THE PROBLEM. The answer should consist of every line in the material below that has the word "their".

RECORDS FOR PROCESSING.
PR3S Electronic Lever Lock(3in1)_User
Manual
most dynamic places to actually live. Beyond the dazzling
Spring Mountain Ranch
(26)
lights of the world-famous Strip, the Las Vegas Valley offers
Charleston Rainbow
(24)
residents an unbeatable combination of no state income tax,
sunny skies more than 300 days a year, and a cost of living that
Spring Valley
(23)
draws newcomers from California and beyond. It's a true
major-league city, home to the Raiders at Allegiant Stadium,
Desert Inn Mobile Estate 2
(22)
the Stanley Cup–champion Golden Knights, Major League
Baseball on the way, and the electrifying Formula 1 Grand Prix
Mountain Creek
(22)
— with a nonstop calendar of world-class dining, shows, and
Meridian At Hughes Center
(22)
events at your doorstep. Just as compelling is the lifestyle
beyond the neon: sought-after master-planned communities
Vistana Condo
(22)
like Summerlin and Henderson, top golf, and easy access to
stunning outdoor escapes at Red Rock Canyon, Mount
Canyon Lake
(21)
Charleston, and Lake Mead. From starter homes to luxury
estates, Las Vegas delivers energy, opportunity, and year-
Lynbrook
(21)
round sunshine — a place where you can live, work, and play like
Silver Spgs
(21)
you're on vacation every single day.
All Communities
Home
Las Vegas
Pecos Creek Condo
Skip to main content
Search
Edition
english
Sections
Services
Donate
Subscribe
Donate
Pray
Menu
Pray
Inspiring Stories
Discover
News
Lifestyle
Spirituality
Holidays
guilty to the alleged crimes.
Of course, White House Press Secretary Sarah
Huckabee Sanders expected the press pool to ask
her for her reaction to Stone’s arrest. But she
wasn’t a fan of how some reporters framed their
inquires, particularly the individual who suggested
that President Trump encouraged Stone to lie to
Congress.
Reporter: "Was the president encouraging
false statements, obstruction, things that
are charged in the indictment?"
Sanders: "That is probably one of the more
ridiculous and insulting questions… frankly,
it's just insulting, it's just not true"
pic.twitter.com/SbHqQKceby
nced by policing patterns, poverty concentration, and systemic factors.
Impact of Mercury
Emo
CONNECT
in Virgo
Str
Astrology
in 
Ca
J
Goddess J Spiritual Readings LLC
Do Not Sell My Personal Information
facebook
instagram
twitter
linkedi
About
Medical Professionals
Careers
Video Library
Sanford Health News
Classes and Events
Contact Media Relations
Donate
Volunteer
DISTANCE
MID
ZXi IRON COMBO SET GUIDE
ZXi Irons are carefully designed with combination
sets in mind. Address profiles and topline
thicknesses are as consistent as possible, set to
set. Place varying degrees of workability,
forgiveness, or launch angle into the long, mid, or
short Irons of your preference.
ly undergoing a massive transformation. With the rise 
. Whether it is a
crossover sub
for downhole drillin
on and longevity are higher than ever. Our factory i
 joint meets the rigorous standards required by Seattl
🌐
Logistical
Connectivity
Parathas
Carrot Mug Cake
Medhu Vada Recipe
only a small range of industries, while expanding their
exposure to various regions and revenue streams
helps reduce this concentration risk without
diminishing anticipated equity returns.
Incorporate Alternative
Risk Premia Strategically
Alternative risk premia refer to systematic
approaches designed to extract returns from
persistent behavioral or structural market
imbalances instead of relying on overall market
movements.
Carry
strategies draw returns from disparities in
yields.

TASK ANSWER.
wasn’t a fan of how some reporters framed their
only a small range of industries, while expanding their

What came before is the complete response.